Wulff wanted a vest that an angler could wear over their clothing that would give them ease of access to their fly boxes & other tackle. Well the idea was a good one &, as we all now know, many anglers loved the idea.
So the vest was improved upon in its design & was first released onto the market just after World War II. It was called the "Lee Wulff Tak-L-Pac" & was made by Masland of Carlisle, PA. The rest, as they say, is history.
Today of course, anglers have tons of choices when it comes to choosing a vest. There are more designs of vests made from different materials than ever before. When choosing a vest, comfort should be your main priority. You'll be wearing it all day long in all kinds of weather, so make sure you get one that's comfortable. A well designed vest puts the weight on your shoulders - NOT your neck. A poorly designed vest can give you both back & neck problems if worn for too long.
With all the different designs available, it can be hard to choose the right vest for you.
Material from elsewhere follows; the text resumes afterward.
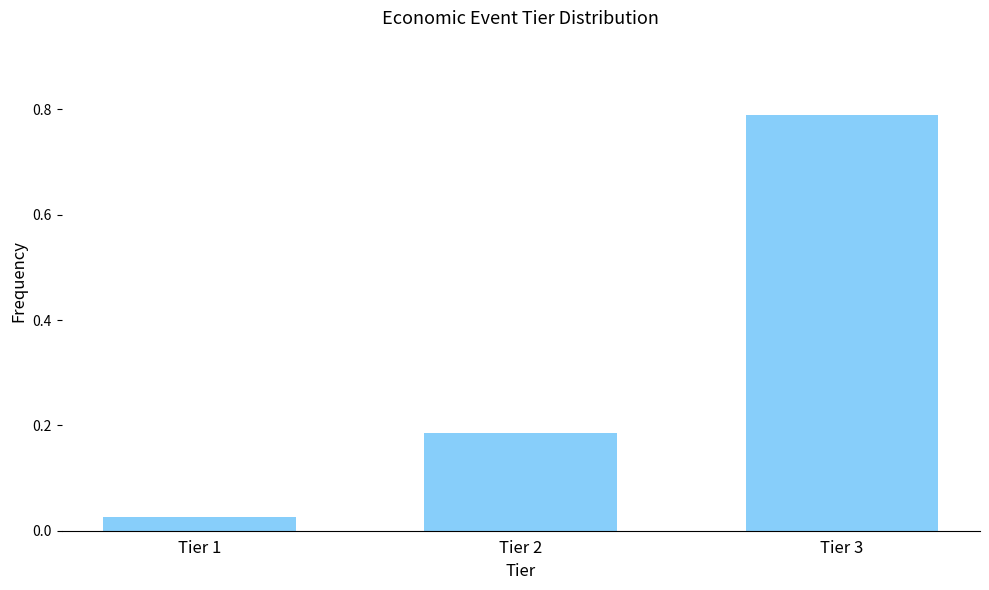

The value at Tier 3 is 0.5. True or false?

False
It's a good idea before you buy a vest to take all the things you're going to put in it & lay them out on a table. This way you can see exactly how much stuff you really have to pack in it. Keep in mind the things you'll use the most: fly boxes, tippet spools, shot, fly dressing, etc. This will help give you an idea of what you need in a vest.
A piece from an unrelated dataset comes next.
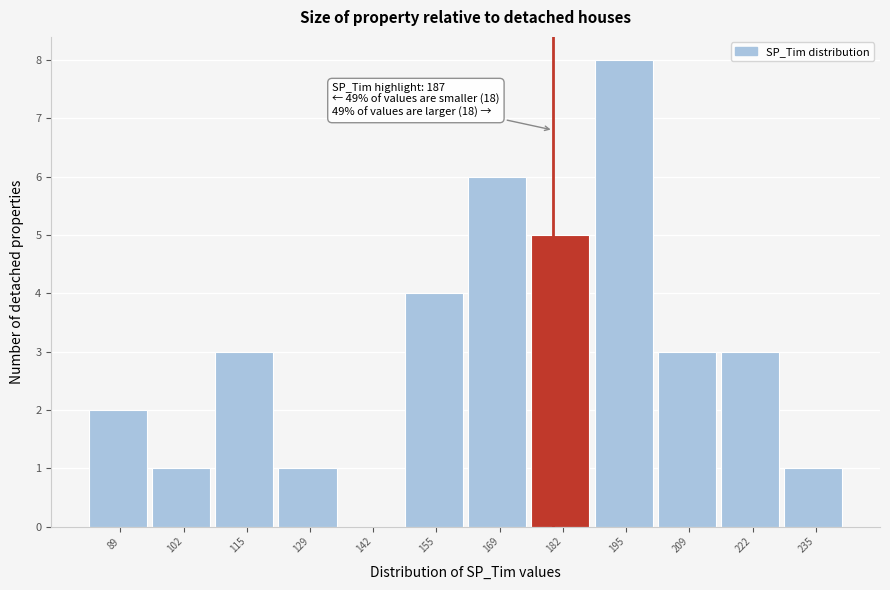

Reading right to left, what are all the values shown in this chart?

235=1	222=3	209=3	195=8	182=5	169=6	155=4	142=0	129=1	115=3	102=1	89=2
Of course you can always opt, as I do, to forego the vest & carry a fishing bag (or possibles bag as they used to be called). I prefer bags to vests because all my tackle is easily accessible with one hand & because a bag can be moved out of the way on your body, giving you full range of motion. Plus a bag can easily be taken off & hung on a tree when it gets too hot or when you're taking a break. I also must admit that I like the tradition of using a fishing bag, just like anglers did for centuries before the vest came along. The fishing vest is a 20th century invention; fishing bags are timeless. Then again, I am a sucker for the traditions of fly fishing.